━━━ EXTRACTED MATERIAL ━━━

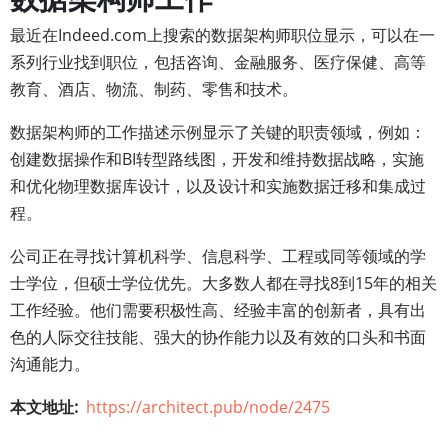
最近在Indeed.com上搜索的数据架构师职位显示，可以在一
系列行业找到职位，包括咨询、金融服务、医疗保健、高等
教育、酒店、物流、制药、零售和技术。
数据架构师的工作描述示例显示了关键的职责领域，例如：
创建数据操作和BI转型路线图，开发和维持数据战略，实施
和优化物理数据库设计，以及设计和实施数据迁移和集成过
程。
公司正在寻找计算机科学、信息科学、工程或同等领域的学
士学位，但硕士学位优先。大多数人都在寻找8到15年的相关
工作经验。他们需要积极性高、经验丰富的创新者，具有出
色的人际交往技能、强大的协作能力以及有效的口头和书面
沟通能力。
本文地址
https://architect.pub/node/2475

━━━

* _WHAT TO PRODUCE_:
Nothing but the lines from the one holding "系列行业找到职位，包括咨询、金融服务、医疗保健、高等" to the end of the entries should be output, each exactly as it appears.

* _WRITTEN RESPONSE_:
系列行业找到职位，包括咨询、金融服务、医疗保健、高等
教育、酒店、物流、制药、零售和技术。
数据架构师的工作描述示例显示了关键的职责领域，例如：
创建数据操作和BI转型路线图，开发和维持数据战略，实施
和优化物理数据库设计，以及设计和实施数据迁移和集成过
程。
公司正在寻找计算机科学、信息科学、工程或同等领域的学
士学位，但硕士学位优先。大多数人都在寻找8到15年的相关
工作经验。他们需要积极性高、经验丰富的创新者，具有出
色的人际交往技能、强大的协作能力以及有效的口头和书面
沟通能力。
本文地址
https://architect.pub/node/2475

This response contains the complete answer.